The Union has so much power not just the entry 1 but entry 3 also. That is, even in the matter of ‘Concurrent List’ the laws made by parliament shall override the laws made by the state.

Even in the entry 2 i.e. State List, the parliament can make certain laws in special circumstances. When there is an emergency (President Rule) all the power of the state legislature is transferred to Union i.e. Parliament.

When Rajya Sabha has passed any resolution by the 2/3rd of majority, even in that case parliament makes laws on a subject enumerated in State List. Further, if two or more state together pass a resolution to request the parliament to make laws.

The unnecessarily raising certain issue which is political in nature & fighting such issue on the basis of the political plank is the new ideology for the current federal system of governance. Federalism is a one-way street, where the centre has the entire obligation but the states have none. 

Government vs. Fundamental Rights 

The government itself is the State entity. If for the violation of fundamental right any petition is filed, the right remedy is available to a person or to a citizen, by invoking either Article 32 or Article 226.

Any law can be challenged only if violates Part 3 of Constitution, no remedy available to state to challenge the constitutionality of the law which is violative of Fundamental Right. Therefore, this is nothing just ‘political posturing’.

There is no latitude, no liberty to any state to deny following the law made by or enacted by parliament.

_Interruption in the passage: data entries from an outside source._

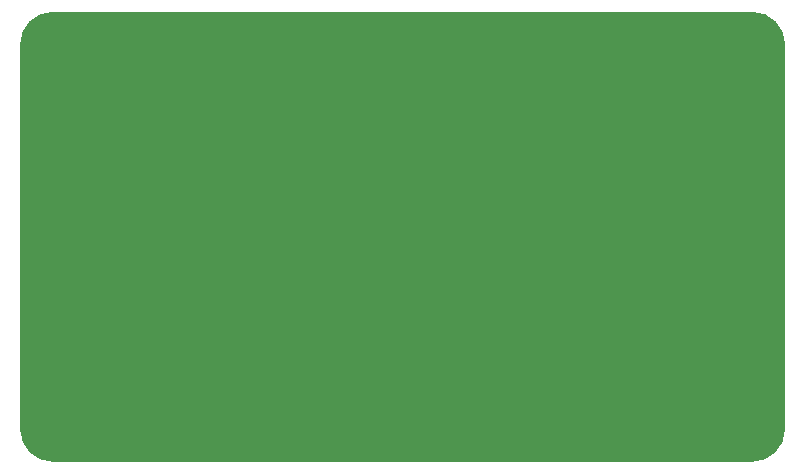
<source format=gbr>
G04 DipTrace 2.3.0.3*
%INBoard.gbr*%
%MOIN*%
%ADD11C,0.006*%
%FSLAX44Y44*%
G04*
G70*
G90*
G75*
G01*
%LNBoardPoly*%
%LPD*%
G36*
X5020Y3940D2*
D11*
X28360D1*
G03X29440Y5020I0J1080D01*
G01*
Y17860D1*
G03X28360Y18940I-1080J0D01*
G01*
X5020D1*
G03X3940Y17860I0J-1080D01*
G01*
Y5020D1*
G03X5020Y3940I1080J0D01*
G01*
G37*
M02*

</source>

The petition filed by the Kerala government, does really affect the legal right of the state? If it so, then the state is empowered to approach the apex court. 


Constitutional framers were wise enough to lay down ‘Article 133’. This is the reason because if there is a dispute between two states then the High Court cannot deal with such dispute. So, it is necessary to approach or heard of by the apex court, without any biases or impartiality. 


In case of Motor Vehicle Amendment Act, 2019, the subject matter ‘Motor Vehicle’ is covered under Entry 3 i.e. Concurrent List, this means the state can modify the Act as they want but should have the assent of President to that enactment.

If there is a water dispute between two states, then the dispute will deal with ‘Article 262.’ Parliament can make law on that & is immune from the conditions of Article 131.

West Bengal challenged the ‘Rights of mines & coal area’. The SC entertained such petition under Article 131. The court held that the law passed by the parliament was arbitrary in nature & is upheld.